Job: Copy the records below line for line, leaving out the pictures.

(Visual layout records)
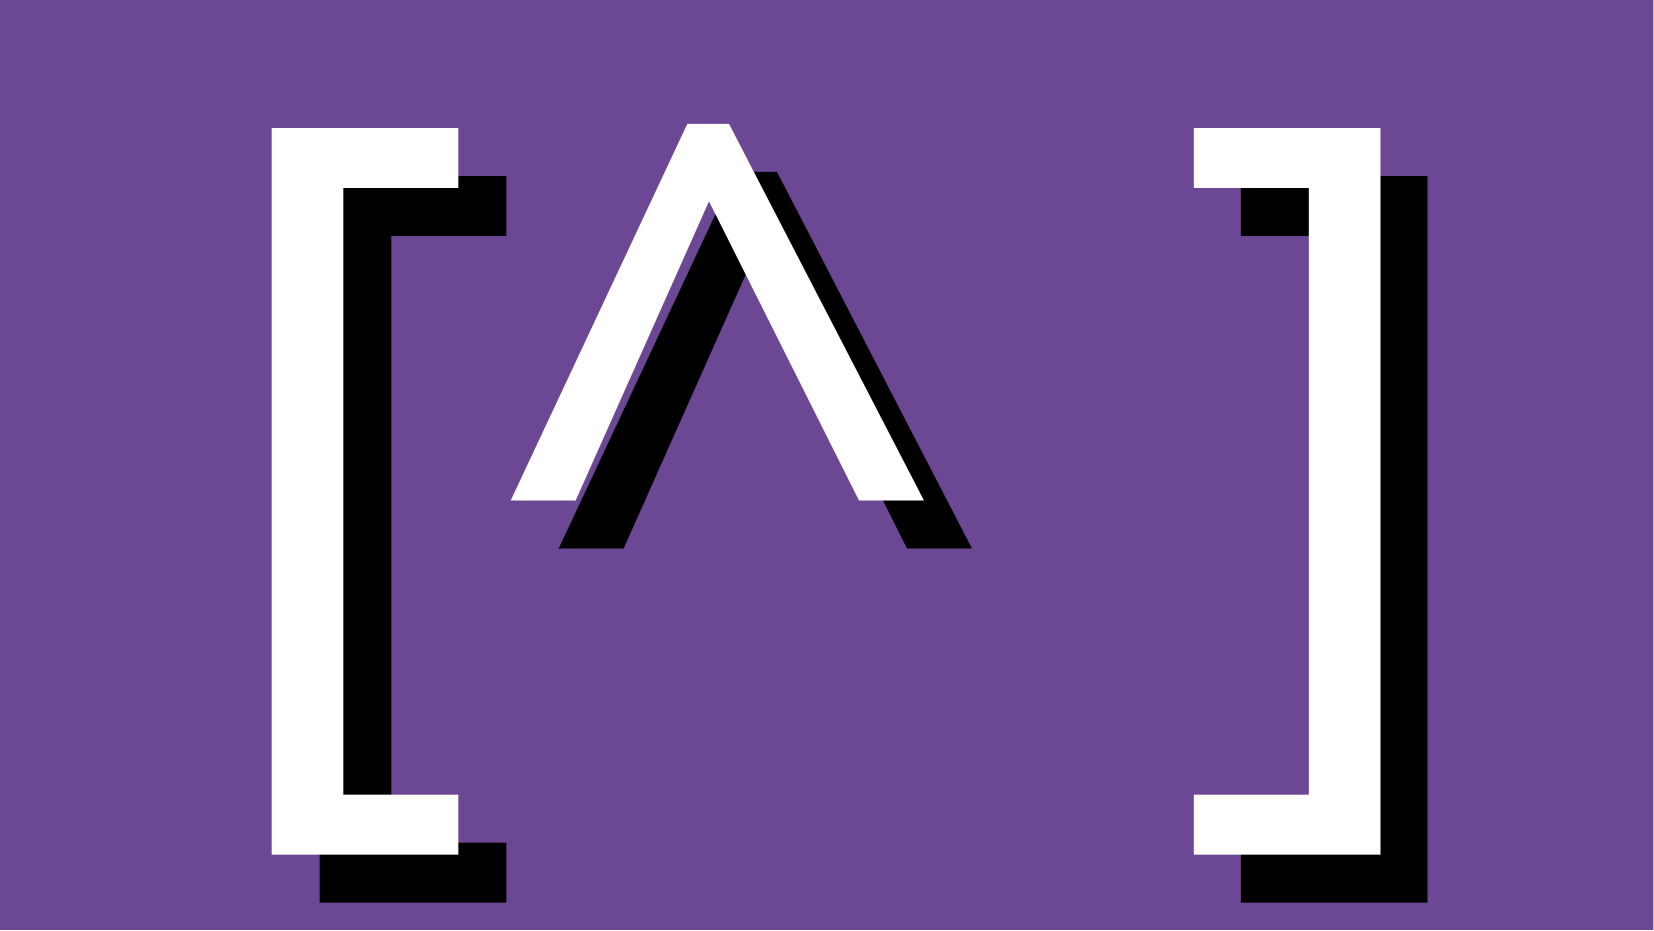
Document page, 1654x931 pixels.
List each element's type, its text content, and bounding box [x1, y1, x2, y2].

subtitle [^ ] [201, 0, 1453, 868]
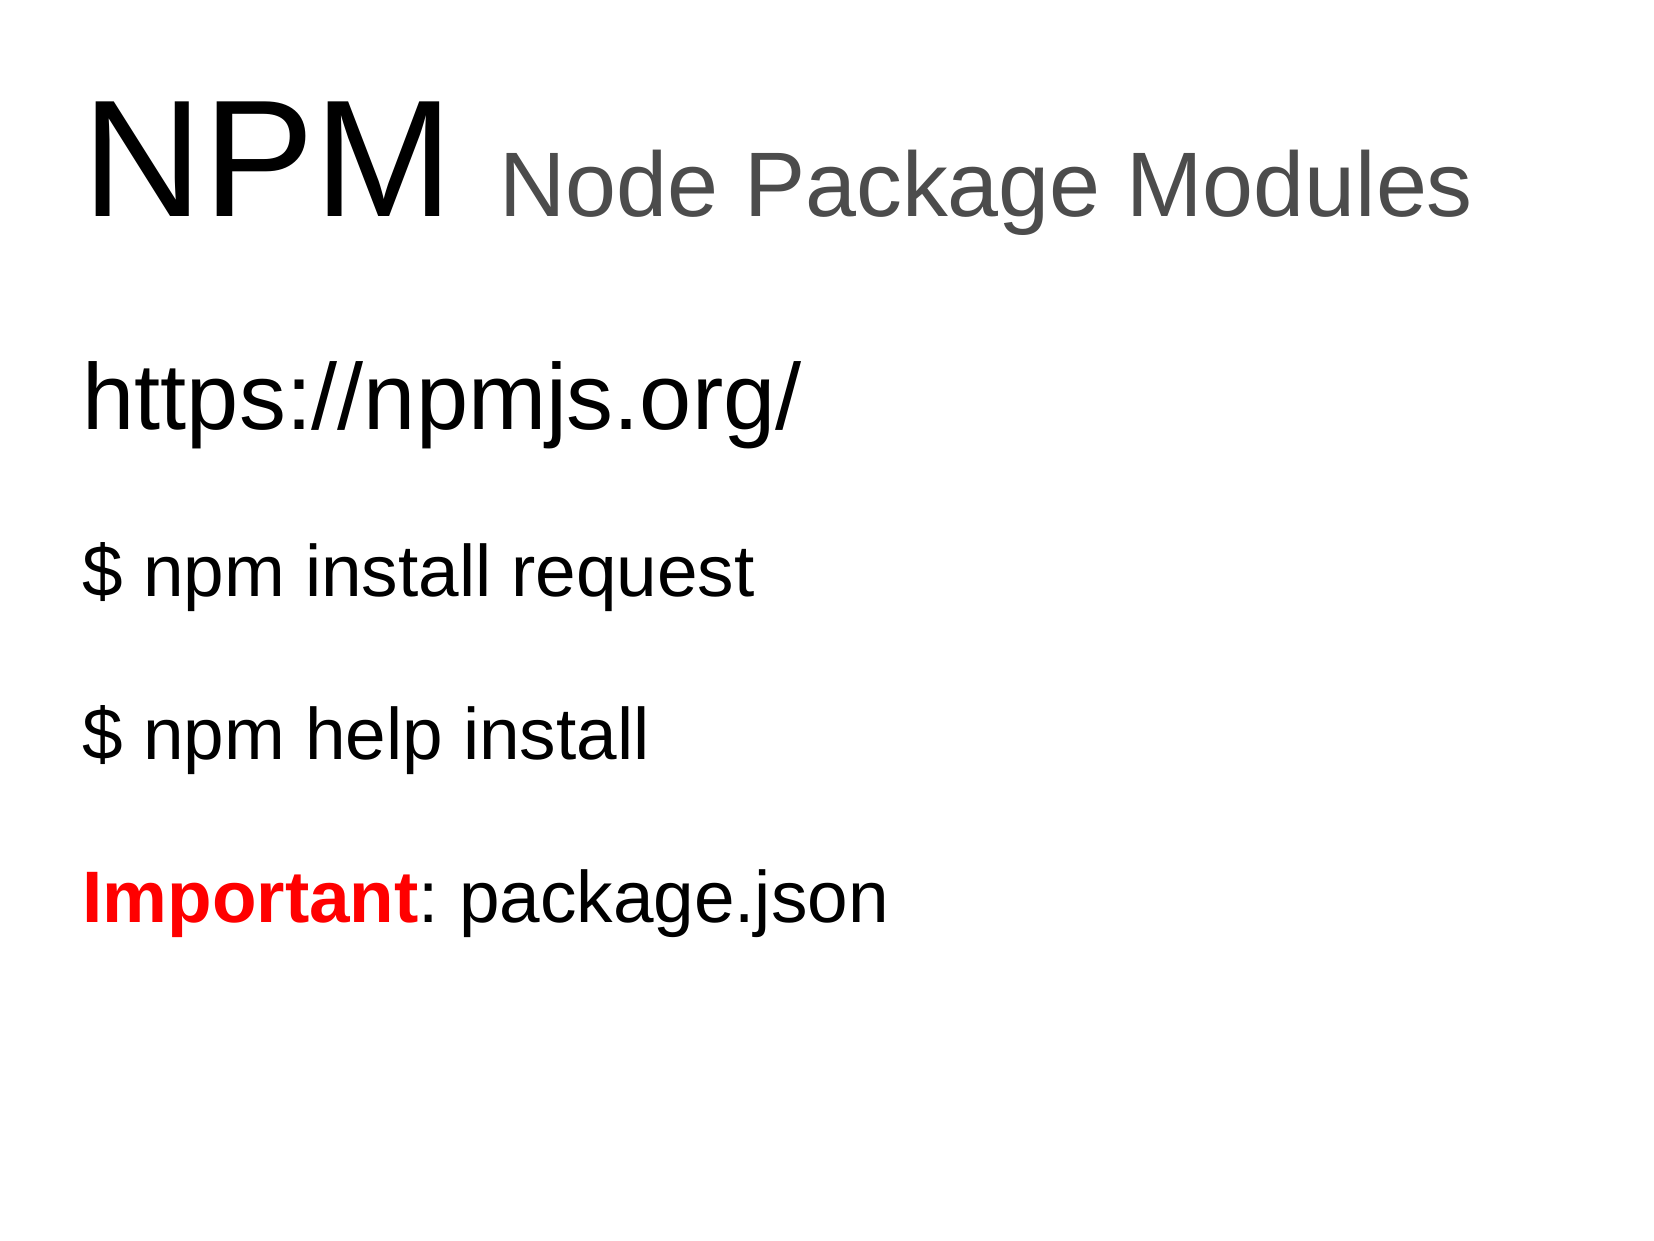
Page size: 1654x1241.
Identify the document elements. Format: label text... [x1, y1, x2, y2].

title NPM Node Package Modules [82, 55, 1571, 263]
subtitle https://npmjs.org/ $ npm install request $ npm help install Important: package.json [82, 319, 1538, 1069]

Result for this task:
Document page, 1654x931 pixels.
List each element's type, its text content, and bounding box [x1, y1, x2, y2].

subtitle [^ ] [201, 0, 1453, 868]
Page size: 1654x1241.
Identify the document elements. Format: label text... [x1, y1, x2, y2].

title NPM Node Package Modules [82, 55, 1571, 263]
subtitle https://npmjs.org/ $ npm install request $ npm help install Important: package.json [82, 319, 1538, 1069]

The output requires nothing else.